Aim of the exercise: Output the rows word for word, starting at the first line and ending with the line containing "informative programs that", with both of those lines included.
(Material for the task)
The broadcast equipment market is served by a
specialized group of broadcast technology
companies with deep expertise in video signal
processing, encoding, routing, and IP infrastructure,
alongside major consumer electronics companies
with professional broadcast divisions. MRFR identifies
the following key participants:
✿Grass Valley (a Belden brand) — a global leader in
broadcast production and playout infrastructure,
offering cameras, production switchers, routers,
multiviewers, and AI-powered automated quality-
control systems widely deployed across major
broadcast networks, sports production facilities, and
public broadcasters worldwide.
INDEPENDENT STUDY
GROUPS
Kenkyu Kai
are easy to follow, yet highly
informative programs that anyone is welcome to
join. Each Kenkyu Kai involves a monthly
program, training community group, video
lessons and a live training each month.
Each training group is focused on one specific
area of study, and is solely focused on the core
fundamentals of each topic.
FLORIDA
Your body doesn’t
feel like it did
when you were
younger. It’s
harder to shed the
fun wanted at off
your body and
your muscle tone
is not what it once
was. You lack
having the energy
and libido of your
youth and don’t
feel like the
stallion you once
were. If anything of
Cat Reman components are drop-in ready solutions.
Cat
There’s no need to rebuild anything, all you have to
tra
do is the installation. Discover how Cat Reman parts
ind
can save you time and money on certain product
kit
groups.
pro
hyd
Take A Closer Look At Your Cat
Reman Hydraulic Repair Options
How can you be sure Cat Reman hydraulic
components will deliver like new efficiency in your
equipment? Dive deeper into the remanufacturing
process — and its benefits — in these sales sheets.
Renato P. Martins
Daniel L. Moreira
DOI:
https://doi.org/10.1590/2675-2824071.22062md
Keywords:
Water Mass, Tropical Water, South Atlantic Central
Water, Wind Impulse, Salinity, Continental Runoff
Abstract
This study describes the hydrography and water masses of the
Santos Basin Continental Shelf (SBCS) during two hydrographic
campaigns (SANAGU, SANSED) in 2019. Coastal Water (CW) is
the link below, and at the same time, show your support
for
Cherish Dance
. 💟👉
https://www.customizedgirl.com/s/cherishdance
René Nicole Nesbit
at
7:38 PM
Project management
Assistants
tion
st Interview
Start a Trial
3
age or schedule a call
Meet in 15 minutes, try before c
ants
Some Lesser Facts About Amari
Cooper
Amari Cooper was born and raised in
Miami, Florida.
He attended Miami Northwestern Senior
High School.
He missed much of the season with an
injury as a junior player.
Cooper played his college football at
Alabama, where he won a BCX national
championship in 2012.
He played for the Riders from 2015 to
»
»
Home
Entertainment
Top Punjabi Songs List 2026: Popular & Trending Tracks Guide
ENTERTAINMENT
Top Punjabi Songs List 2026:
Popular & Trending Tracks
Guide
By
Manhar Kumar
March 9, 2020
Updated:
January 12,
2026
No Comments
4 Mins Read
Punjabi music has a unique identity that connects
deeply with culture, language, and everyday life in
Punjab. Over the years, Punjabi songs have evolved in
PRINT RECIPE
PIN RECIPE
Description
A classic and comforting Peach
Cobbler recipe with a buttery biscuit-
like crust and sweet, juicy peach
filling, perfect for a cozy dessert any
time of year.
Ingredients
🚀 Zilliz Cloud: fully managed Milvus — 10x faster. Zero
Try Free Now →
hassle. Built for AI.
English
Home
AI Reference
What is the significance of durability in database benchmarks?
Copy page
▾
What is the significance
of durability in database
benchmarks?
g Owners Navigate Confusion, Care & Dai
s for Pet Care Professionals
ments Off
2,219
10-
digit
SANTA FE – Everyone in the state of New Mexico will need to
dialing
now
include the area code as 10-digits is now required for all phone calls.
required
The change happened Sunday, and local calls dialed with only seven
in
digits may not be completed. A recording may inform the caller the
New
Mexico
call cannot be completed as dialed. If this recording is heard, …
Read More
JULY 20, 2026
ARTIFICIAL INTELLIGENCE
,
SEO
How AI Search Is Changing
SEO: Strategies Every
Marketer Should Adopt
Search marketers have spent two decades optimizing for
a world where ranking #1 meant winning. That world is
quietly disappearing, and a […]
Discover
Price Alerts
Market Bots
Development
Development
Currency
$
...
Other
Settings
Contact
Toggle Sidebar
(End Material for the task)
Reply:
The broadcast equipment market is served by a
specialized group of broadcast technology
companies with deep expertise in video signal
processing, encoding, routing, and IP infrastructure,
alongside major consumer electronics companies
with professional broadcast divisions. MRFR identifies
the following key participants:
✿Grass Valley (a Belden brand) — a global leader in
broadcast production and playout infrastructure,
offering cameras, production switchers, routers,
multiviewers, and AI-powered automated quality-
control systems widely deployed across major
broadcast networks, sports production facilities, and
public broadcasters worldwide.
INDEPENDENT STUDY
GROUPS
Kenkyu Kai
are easy to follow, yet highly
informative programs that anyone is welcome to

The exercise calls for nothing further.